TASK OBJECTIVE –
Gather every line in the items that contains the string "therobot". Case counts.

RECORDS FOR PROCESSING –
---+---

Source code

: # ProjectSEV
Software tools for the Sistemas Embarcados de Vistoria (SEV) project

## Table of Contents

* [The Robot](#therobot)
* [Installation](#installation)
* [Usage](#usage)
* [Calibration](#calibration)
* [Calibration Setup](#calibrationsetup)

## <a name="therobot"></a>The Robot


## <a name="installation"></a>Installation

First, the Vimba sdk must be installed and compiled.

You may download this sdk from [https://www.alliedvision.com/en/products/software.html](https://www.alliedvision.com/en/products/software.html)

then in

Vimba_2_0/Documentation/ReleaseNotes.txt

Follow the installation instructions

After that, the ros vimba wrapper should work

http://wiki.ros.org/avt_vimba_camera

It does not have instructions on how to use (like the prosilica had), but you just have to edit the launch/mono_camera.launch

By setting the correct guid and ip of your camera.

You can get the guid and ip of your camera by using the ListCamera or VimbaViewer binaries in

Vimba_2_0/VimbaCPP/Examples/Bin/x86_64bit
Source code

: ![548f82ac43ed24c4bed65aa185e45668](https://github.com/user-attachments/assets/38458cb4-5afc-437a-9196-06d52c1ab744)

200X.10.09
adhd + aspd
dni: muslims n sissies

---+---

TASK SOLUTION –
* [The Robot](#therobot)
## <a name="therobot"></a>The Robot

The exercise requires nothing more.